Soldiers of the 1138th Engineer Sapper Company use Virtual Battlespace 2 to create realistic route clearance scenarios and practice team building.
By M. Queiser
FORT LEONARD WOOD, Mo. - To prepare for their upcoming deployment to Afghanistan in support of Operation Enduring Freedom, Soldiers of the 1138th Engineer Sapper Company use Virtual Battlespace 2 to create realistic route clearance scenarios and practice team building.
"The simulations allowed our Soldiers to operate vehicles and weapons while getting an idea of a real world scenario," said Sgt. 1st Class James McClarney, a platoon sergeant for the unit.
In the battlefield simulation, Soldiers must ensure the freedom of movement of NATO forces within their area of operation. Using nine vehicles in a convoy, Soldiers worked as a platoon to look for improvised explosive devices, or IEDs, along a highway between two forward operating bases.

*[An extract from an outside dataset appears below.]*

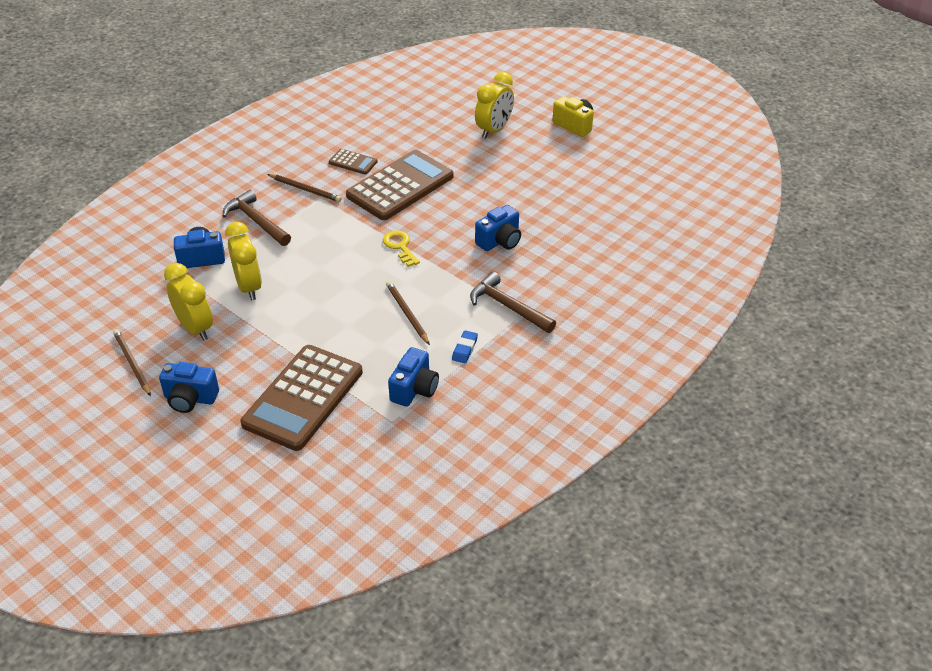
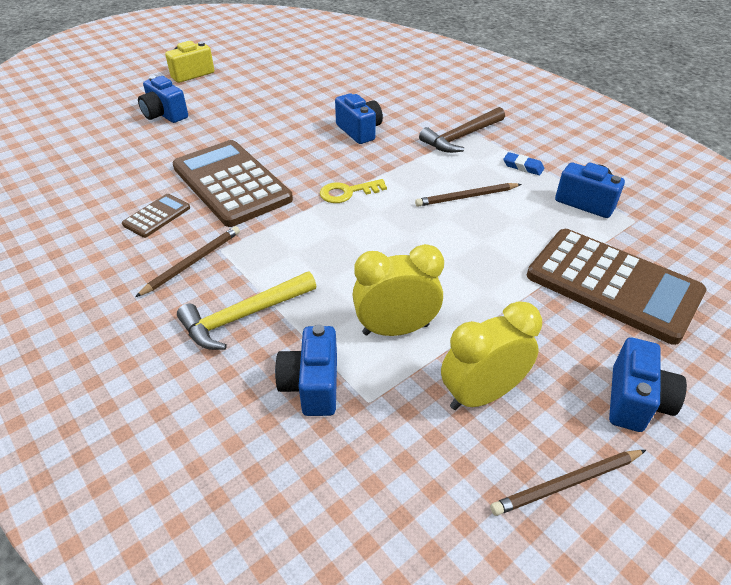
camera: 80 degrees left, 0 degrees up
(256, 221) = (244, 316): brown hammer -> yellow hammer
(494, 130) = (165, 115): yellow clock -> blue camera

The Soldiers have everything they'll use in theater available in the simulation: two Husky Mounted Detection Systems, or Husky, a one-man vehicle with ground penetrating radar; two Mine Resistant Ambush Protected armored vehicles, or Buffaloes; gyro cameras for long-distance spotting, and several rifle systems.
The benefits of using the technology allows the Soldiers to not go into situations blind and can use all the tools to see ahead and surprise the enemy and not the other way around.
"It's good to use the equipment because it saves lives," 2nd Lt. Perry Hoffman told his Soldiers. "But you have to be sure to use it to the best advantage."
With each mission, the Soldiers get to fulfill and switch between different roles, from driver, passenger, Husky or Buffalo operator, or gunner.
The simulation gives the Soldiers the opportunity to see the different jobs and perspectives while on a mission, said McClarney.
"Sometimes you get to see something happen," said McClarney. "Sometimes you're in the back vehicle just listening."
To make the simulation as realistic as possible, the Soldiers gave call signs for every vehicle and used a radio system to relay information between team, squad and platoon leaders.
"Everybody sees something different and nobody sees everything at once," said Spc. Jason Dane, who was a truck commander for one of the missions.
Soldiers relay information on the condition of the road, in particular any signs of a possible IED, and movement of other people on or off the road around them.
When approaching bridges, culverts and villages the Soldiers have to use extreme caution while following the rules of engagement.
On one mission their convoy is attacked while approaching a small village. The Soldiers had to quickly react to the threat but maintain their security and situational awareness. It's important they don't have tunnel vision and continue to watch for signs of IEDs that they could be distract from and lead into.
One of the greatest benefits the simulation offers is the opportunity for the Soldiers to learn at their own speed the correct way to investigate possible IEDs.
They also get to share each other's knowledge and experience.
"You want to leave the explosives in front of your vehicle," Staff Sgt. Mike Johnson advised his Buffalo drivers.
As they approach an IED, the drives use the vehicle's fitted remote arm to get a closer look.
"If it goes off, it takes out the arm and the shrapnel has to go through the engine," said Johnson.
The vehicle may be lost, but the Soldiers increase their chances of survival by following his advice.
McClarney was impressed by the Soldiers' positive response to the simulations.
"They talked through everything," said McClarney. "They made sure to identify problems and come up with solutions."
With each mission, the Soldiers were faster and better and spotting suspicious activity or materials, inspecting and reporting everything up their chain of command.
"The training was really good for our team building," said Spc. Chris Hawkins, who was a Buffalo arm operator for one of the missions. "This was the next best thing to being out in the field."